*** Opening of Input ***

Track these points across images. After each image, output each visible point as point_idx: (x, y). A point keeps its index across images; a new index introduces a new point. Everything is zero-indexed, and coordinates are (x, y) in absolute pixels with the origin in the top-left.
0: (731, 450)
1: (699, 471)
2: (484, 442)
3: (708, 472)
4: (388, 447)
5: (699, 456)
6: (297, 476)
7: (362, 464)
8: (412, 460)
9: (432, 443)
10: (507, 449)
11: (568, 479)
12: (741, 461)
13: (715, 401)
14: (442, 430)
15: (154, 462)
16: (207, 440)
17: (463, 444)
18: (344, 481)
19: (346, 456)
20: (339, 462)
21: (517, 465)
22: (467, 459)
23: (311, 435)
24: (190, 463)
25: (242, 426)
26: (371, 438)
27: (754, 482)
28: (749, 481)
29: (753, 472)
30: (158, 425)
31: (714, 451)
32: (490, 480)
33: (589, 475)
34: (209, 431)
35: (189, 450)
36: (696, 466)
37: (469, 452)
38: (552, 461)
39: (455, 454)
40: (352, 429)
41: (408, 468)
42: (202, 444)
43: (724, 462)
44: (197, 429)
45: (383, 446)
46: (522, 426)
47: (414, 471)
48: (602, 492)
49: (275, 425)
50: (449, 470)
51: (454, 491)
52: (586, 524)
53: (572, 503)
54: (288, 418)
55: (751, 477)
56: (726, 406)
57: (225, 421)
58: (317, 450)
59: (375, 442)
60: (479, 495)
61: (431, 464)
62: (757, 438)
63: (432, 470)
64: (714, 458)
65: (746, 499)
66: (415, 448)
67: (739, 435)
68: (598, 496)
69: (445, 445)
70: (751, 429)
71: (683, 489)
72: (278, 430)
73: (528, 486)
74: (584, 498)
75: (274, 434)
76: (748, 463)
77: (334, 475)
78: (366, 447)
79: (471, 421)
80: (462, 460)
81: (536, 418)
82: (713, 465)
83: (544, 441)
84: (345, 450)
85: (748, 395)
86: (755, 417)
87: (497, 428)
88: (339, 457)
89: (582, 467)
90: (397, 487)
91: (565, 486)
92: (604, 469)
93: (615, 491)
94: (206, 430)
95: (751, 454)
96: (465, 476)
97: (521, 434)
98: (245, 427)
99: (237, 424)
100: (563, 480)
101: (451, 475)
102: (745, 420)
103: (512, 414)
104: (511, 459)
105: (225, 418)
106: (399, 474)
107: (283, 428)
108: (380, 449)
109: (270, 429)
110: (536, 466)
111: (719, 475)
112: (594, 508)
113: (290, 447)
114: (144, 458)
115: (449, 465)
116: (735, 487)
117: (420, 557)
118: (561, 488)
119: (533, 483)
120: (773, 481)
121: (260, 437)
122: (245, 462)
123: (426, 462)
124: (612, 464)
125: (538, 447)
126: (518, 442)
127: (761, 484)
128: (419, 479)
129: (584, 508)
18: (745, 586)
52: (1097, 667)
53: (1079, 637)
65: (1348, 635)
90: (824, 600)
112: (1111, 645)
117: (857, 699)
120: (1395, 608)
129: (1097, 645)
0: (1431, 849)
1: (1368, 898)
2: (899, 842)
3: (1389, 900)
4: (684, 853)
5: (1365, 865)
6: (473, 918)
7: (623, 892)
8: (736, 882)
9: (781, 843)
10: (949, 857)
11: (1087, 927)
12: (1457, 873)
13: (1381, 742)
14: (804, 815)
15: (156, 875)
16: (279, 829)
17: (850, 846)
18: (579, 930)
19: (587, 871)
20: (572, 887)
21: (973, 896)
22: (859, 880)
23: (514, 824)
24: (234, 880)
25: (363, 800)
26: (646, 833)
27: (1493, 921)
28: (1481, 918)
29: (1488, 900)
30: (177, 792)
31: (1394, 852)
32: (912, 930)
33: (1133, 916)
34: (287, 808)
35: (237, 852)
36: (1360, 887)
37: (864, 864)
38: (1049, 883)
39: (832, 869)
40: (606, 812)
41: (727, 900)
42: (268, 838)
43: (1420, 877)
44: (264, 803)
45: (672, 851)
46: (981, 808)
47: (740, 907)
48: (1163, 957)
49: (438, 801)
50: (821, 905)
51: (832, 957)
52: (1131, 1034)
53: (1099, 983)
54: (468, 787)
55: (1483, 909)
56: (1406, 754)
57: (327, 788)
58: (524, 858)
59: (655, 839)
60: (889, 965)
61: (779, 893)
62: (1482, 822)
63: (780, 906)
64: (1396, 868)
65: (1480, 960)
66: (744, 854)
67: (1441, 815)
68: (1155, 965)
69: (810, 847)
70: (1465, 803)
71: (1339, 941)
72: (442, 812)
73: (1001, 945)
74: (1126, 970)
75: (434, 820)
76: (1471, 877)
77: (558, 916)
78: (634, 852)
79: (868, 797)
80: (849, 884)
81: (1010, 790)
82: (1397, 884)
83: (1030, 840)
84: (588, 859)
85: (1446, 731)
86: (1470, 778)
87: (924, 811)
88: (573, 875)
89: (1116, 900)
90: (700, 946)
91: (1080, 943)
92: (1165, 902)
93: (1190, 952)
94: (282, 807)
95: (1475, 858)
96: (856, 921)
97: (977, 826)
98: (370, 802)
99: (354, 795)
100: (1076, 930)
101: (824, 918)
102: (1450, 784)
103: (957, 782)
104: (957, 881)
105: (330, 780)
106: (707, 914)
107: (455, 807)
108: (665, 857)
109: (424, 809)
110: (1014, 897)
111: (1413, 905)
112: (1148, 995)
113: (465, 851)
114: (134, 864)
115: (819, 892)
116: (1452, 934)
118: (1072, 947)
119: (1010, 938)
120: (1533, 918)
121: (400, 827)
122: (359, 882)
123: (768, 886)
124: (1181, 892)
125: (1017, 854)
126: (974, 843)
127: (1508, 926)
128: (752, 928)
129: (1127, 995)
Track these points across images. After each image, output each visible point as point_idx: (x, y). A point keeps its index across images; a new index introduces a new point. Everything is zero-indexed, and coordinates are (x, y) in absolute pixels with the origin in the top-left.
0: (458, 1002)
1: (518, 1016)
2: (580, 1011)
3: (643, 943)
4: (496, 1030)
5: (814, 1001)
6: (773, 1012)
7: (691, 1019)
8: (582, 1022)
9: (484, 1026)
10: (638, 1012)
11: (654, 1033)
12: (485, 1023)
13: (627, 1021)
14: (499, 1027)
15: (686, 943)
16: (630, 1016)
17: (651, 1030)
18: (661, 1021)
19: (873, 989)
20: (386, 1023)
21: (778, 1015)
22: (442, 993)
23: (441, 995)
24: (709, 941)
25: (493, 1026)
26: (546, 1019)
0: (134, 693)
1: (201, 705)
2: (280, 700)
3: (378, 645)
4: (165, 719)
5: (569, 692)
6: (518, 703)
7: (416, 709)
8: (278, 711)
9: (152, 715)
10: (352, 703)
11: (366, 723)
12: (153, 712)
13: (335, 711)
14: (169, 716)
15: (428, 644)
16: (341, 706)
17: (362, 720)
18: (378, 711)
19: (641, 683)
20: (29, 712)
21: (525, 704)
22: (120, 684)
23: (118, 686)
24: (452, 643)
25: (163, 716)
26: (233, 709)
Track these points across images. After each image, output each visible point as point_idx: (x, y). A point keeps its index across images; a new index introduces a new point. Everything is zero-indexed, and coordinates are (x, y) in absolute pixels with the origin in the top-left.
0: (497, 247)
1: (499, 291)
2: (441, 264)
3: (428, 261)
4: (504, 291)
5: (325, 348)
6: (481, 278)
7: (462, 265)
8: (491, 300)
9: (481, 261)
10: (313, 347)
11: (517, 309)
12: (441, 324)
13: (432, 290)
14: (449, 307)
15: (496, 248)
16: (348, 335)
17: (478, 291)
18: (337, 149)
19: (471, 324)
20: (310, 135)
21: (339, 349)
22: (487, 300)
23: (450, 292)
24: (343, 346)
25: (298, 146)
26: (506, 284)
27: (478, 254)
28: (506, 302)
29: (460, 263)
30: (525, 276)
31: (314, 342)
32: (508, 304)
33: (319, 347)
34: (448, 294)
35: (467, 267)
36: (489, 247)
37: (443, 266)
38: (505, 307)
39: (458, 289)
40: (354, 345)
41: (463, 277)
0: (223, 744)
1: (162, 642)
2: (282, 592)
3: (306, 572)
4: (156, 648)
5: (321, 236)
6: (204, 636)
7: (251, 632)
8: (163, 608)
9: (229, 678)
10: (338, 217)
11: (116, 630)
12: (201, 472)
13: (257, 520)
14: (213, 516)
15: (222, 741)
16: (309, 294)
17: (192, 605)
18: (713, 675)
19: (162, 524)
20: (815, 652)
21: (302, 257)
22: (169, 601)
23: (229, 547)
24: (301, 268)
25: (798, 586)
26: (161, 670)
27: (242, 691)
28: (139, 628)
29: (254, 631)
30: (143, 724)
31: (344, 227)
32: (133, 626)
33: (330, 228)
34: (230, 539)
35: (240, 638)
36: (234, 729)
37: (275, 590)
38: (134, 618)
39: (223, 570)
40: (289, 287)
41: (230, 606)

*** Close of Input ***

→ Task description
Put the stretch from the start of the listing through the line containing "29: (753, 472)" into a Markdown table with the columns Row and Line, numbering each row and skipping blank lines.

→ Completed task
| Row | Line |
|---|---|
| 1 | Track these points across images. After each image, output each visible point as point_idx: (x, y). A point keeps its index across images; a new index introduces a new point. Everything is zero-indexed, and coordinates are (x, y) in absolute pixels with the origin in the top-left. |
| 2 | 0: (731, 450) |
| 3 | 1: (699, 471) |
| 4 | 2: (484, 442) |
| 5 | 3: (708, 472) |
| 6 | 4: (388, 447) |
| 7 | 5: (699, 456) |
| 8 | 6: (297, 476) |
| 9 | 7: (362, 464) |
| 10 | 8: (412, 460) |
| 11 | 9: (432, 443) |
| 12 | 10: (507, 449) |
| 13 | 11: (568, 479) |
| 14 | 12: (741, 461) |
| 15 | 13: (715, 401) |
| 16 | 14: (442, 430) |
| 17 | 15: (154, 462) |
| 18 | 16: (207, 440) |
| 19 | 17: (463, 444) |
| 20 | 18: (344, 481) |
| 21 | 19: (346, 456) |
| 22 | 20: (339, 462) |
| 23 | 21: (517, 465) |
| 24 | 22: (467, 459) |
| 25 | 23: (311, 435) |
| 26 | 24: (190, 463) |
| 27 | 25: (242, 426) |
| 28 | 26: (371, 438) |
| 29 | 27: (754, 482) |
| 30 | 28: (749, 481) |
| 31 | 29: (753, 472) |